Vertical Guide

Crop Insurance Data API

RMA loss history, FEMA NRI risk scores, and USDM drought triggers — unified at the county level for actuarial pricing and in-season loss monitoring.

The data behind crop insurance decisions has always existed. USDA RMA publishes cause-of-loss records back to 1989. FEMA publishes county hazard risk scores. The USDA Drought Monitor publishes weekly drought categories that directly trigger USDA disaster programs. R2Data2 puts all of it behind a single API — cleaned, normalized, and ready for actuarial models and loss adjustment workflows.

Signals: RMA Loss History · FEMA NRI · Drought · Soil Moisture · Crop Stress Index  ·  Coverage: 3,100+ U.S. counties  ·  RMA history: 1989–present

On this page
  1. The data stack for crop insurance
  2. Actuarial pricing: building county loss models
  3. In-season monitoring: flagging losses before claims arrive
  4. API endpoints & examples
  5. Frequently asked questions
  6. Get started

The data stack for crop insurance

Crop insurance workflows split cleanly into two phases: pricing (what is this county's historical loss profile?) and monitoring (is a loss event developing right now?). Different signals are relevant to each.

RMA Loss History
USDA Risk Management Agency · Annual

Cause-of-loss records from 1989 onward: total indemnity, premium, loss ratio, drought share of losses, top loss causes, and annual breakdowns — all at county level.

FEMA NRI Scores
FEMA National Risk Index · Annual

Composite and per-hazard risk scores (drought, flood, hail, tornado, wildfire, and 12 more) plus agricultural value at risk and Expected Annual Loss by hazard — for every county.

Drought (USDM)
USDA Drought Monitor · Weekly

D0–D4 severity categories and per-band area coverage. The official trigger for LFP, ELAP, and NAP disaster assistance programs. D2+ threshold crossings directly determine claim eligibility.

Soil Moisture
NASA SMAP · Daily

Daily surface soil moisture (top 5 cm) with anomaly z-score vs. the 3-year seasonal baseline. Responds faster than USDM drought categories — a leading indicator of developing stress.

Crop Stress Index
R2Data2 composite · Daily

A 0–100 composite score combining drought severity, soil moisture anomaly, vegetation health (NDVI), and growing degree day deviation. Calibrated by dominant crop type per county.

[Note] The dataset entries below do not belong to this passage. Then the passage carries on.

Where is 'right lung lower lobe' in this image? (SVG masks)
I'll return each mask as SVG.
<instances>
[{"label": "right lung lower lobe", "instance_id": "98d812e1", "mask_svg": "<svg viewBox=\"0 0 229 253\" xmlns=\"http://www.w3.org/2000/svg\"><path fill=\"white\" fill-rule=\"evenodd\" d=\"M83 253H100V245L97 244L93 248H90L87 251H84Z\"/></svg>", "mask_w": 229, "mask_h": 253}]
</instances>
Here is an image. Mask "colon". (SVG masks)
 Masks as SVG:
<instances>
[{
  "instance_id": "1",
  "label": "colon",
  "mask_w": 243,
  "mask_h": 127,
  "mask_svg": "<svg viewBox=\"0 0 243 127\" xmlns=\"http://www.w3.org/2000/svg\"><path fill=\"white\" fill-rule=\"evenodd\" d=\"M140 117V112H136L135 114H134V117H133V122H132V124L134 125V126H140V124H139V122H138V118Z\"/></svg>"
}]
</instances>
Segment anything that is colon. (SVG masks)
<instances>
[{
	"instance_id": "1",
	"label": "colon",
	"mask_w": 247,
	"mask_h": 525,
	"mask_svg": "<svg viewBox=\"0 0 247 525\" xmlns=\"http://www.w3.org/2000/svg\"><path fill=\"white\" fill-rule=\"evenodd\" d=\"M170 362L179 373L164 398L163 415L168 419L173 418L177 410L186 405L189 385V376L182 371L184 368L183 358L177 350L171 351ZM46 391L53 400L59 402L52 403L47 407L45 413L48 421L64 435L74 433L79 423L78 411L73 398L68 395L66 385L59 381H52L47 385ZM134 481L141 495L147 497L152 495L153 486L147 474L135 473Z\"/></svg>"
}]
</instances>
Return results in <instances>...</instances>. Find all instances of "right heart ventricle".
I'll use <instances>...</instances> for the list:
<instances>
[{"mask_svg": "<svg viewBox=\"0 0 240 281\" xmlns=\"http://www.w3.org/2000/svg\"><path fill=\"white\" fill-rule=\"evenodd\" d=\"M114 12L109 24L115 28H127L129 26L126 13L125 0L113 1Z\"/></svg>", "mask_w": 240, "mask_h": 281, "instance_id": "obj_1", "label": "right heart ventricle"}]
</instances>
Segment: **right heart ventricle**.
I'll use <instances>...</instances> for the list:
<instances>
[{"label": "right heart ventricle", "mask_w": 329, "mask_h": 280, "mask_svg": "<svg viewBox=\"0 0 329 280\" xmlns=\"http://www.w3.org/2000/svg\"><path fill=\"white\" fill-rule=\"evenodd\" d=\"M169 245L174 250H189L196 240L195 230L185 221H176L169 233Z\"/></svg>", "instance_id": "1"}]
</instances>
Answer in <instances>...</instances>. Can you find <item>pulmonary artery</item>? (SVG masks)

Actuarial pricing: building county loss models

Actuarially sound crop insurance pricing requires a long historical record of what actually happened — not modeled proxies. R2Data2 provides two complementary data sources for building and validating county-level loss models.

RMA cause-of-loss history

The /rma/county/{fips} endpoint returns USDA RMA's actual cause-of-loss records for a county over a configurable year window (default: 10 years, max: full archive from 1989). For each county you get:

  • Total indemnity and premium — the county's overall loss ratio over the period
  • Drought share — what percentage of total indemnity was attributable to drought (RMA cause code 58), and how many years had drought losses
  • Top loss causes — up to 10 causes ranked by indemnity paid, each with their share of total losses
  • Annual breakdown — year-by-year indemnity, premium, loss ratio, and dominant cause

This is the same underlying dataset that USDA RMA uses for rate-setting. Accessing it via API rather than downloading and parsing annual flat files saves meaningful engineering time — especially when pricing across a book of 500+ counties.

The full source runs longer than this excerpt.